### SOURCE TEXT:
Skip to content

darts.legacy_training.preprocess_s2_train_data

Preprocess Sentinel 2 data for training.

The data is split into a cross-validation, a validation-test and a test set:

- `cross-val` is meant to be used for train and validation
- `val-test` (5%) random leave-out for testing the randomness distribution shift of the data
- `test` leave-out region for testing the spatial distribution shift of the data

Each split is stored as a zarr group, containing a x and a y dataarray. The x dataarray contains the input data with the shape (n_patches, n_bands, patch_size, patch_size). The y dataarray contains the labels with the shape (n_patches, patch_size, patch_size). Both dataarrays are chunked along the n_patches dimension. This results in super fast random access to the data, because each sample / patch is stored in a separate chunk and therefore in a separate file.

Through the parameters test_val_split and test_regions, the test and validation split can be controlled. To test_regions can a list of admin 1 or admin 2 region names, based on the region shapefile maintained by https://github.com/wmgeolab/geoBoundaries, be supplied to remove intersecting scenes from the dataset and put them in the test-split. With the test_val_split parameter, the ratio between further splitting of a test-validation set can be controlled.

Through exclude_nopositve and exclude_nan, respective patches can be excluded from the final data.

Further, a config.toml file is saved in the train_data_dir containing the configuration used for the preprocessing. Addionally, a labels.geojson file is saved in the train_data_dir containing the joined labels geometries used for the creation of the binarized label-masks, containing also information about the split via the mode column.

The final directory structure of train_data_dir will look like this:

train_data_dir/
├── config.toml
├── cross-val.zarr/
├── test.zarr/
├── val-test.zarr/
└── labels.geojson

Parameters:

  • bands (list[str]) –

    The bands to be used for training. Must be present in the preprocessing.

  • sentinel2_dir (pathlib.Path) –

    The directory containing the Sentinel 2 scenes.

  • train_data_dir (pathlib.Path) –

    The "output" directory where the tensors are written to.

  • arcticdem_dir (pathlib.Path) –

    The directory containing the ArcticDEM data (the datacube and the extent files). Will be created and downloaded if it does not exist.

  • tcvis_dir (pathlib.Path) –

    The directory containing the TCVis data.

  • admin_dir (pathlib.Path) –

    The directory containing the admin files.

  • preprocess_cache (pathlib.Path, default: None ) –

    The directory to store the preprocessed data. Defaults to None.

  • device (typing.Literal['cuda', 'cpu'] | int, default: None ) –

    The device to run the model on. If "cuda" take the first device (0), if int take the specified device. If "auto" try to automatically select a free GPU (<50% memory usage). Defaults to "cuda" if available, else "cpu".

### DATA EXTRACTS:

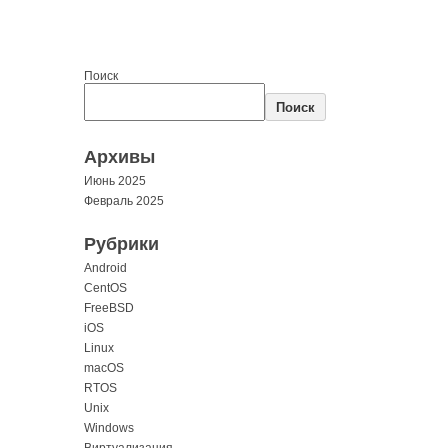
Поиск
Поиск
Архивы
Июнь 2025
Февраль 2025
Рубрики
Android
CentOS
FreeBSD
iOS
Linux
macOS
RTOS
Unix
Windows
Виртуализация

* * *

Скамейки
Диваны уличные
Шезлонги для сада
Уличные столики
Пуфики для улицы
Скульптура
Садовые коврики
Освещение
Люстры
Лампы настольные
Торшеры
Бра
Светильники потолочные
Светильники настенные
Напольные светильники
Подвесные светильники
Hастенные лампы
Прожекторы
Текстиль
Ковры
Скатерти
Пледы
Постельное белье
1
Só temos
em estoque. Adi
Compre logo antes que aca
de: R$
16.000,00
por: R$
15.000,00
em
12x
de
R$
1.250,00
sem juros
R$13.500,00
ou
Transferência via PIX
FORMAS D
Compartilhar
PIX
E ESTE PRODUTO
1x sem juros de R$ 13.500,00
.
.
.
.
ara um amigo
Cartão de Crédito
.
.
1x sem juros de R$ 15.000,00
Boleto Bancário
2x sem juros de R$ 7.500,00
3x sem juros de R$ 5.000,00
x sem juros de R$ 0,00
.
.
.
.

### INSTRUCTION 1:
Summarize the preprocessing documentation in two sentences.
### INSTRUCTION 2:
Please copy the preprocessing documentation from "Preprocess Sentinel 2" to "a separate file.".
The entries above are separate from the preprocessing documentation.

### ANSWER SECTION 1:
This function preprocesses Sentinel 2 data for training and splits it into a cross-validation, a validation-test and a test set, each stored as a zarr group with x and y dataarrays chunked along the n_patches dimension for fast random access. The test_val_split and test_regions parameters control the test and validation split, and a config.toml file and a labels.geojson file are also saved in the train_data_dir.

### ANSWER SECTION 2:
Preprocess Sentinel 2 data for training.

The data is split into a cross-validation, a validation-test and a test set:

- `cross-val` is meant to be used for train and validation
- `val-test` (5%) random leave-out for testing the randomness distribution shift of the data
- `test` leave-out region for testing the spatial distribution shift of the data

Each split is stored as a zarr group, containing a x and a y dataarray. The x dataarray contains the input data with the shape (n_patches, n_bands, patch_size, patch_size). The y dataarray contains the labels with the shape (n_patches, patch_size, patch_size). Both dataarrays are chunked along the n_patches dimension. This results in super fast random access to the data, because each sample / patch is stored in a separate chunk and therefore in a separate file.